Charles Henry Gilbert, Ph. D.

Below: Photograph of Charles Henry Gilbert.

Charles Henry Gilbert, born December 5, 1859, in Rockford, Illinois, spent his early years in Indianapolis, Indiana. In 1874, he came under the influence of his high school teacher, David Starr Jordan. After CH Gilbert graduated from high school in 1875, he followed Jordan to Northwestern Christian University (later Butler University) receiving a Bachelor of Arts (B. A.) degree in 1879. In 1877, Gilbert accompanied Dr. Jordan in a survey of the fish indigenous to the state of Georgia. When Jordan moved to Indiana University in the fall of 1879, Gilbert again followed. During that same year, Gilbert was appointed by Spencer Fullerton Baird, then Commissioner of the United States Commission of Fish and Fisheries, to serve as an assistant for Dr. Jordan's survey of the fish and fisheries of the Pacific Coast; a survey which Gilbert lengthened to include the Mazatlan and Panama. From the University of Indiana, Gilbert earned his Master of Science (M. S) degree in 1882, and his Doctorate of Philosophy (Ph.D.) in 1883, in zoology with the river fishes being his specialty. His doctorate, awarded to Gilbert at the age of 24, was the first ever bestowed by Indiana University. (16) By the time Gilbert received his doctorate, he was the author or co-author of more than eighty scientific publications.
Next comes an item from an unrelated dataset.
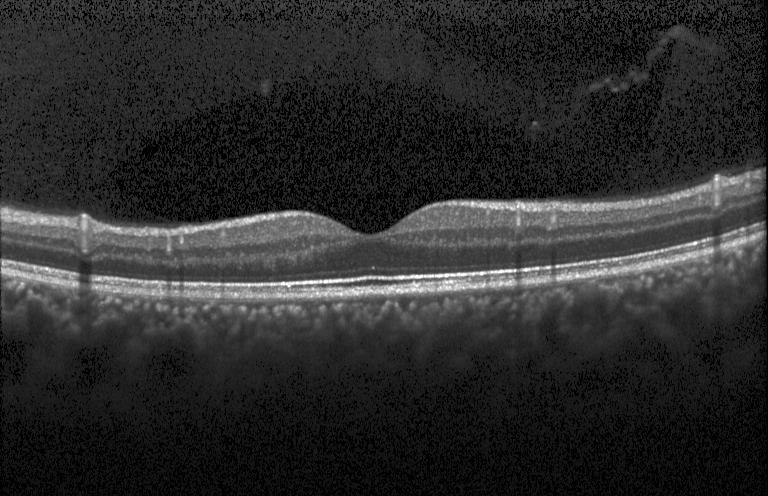

SD-OCT; instrument: Heidelberg Spectralis; optical coherence tomography scan. OCT finding: neither CNV, DME, nor drusen.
During the years 1880-1884, while at the University of Indiana, Gilbert first held the position of Instructor, and then Assistant Professor of Natural Sciences and Modern Languages. Gilbert next served as Professor of Natural History at the University of Cincinnati in Ohio, from 1884-1888, returning to Indiana University in 1889, as Professor of Natural History. (17) In 1891, David Starr Jordan recruited Gilbert to the Leland Stanford Junior University, offering him the position of Professor of Zoology. Except for the four year period when CH Gilbert was a Professor at the University of Cincinnati, he remained academically associated with David Starr Jordan; beginning with his high school in Indianapolis, then Indiana University and finally Leland Stanford Jr. University, where, in 1925 he attained the status of emeritus professor. (18)


Footnotes

(16) Dunn, Richard J. (1996). Charles H. Gilbert, Pioneer Ichthyologist and Fishery Biologist. Marine Fisheries Review. 58:1-2.

(17) Gilbert Icthyological Society. Charles Henry Gilbert. Retrieved on April 10, 2013 from http://www.gilbertsociety.org/CHGilbert.html

(18) Jordan, David Starr. (1928). Charles Henry Gilbert. Science. 67 (1748) 644-645.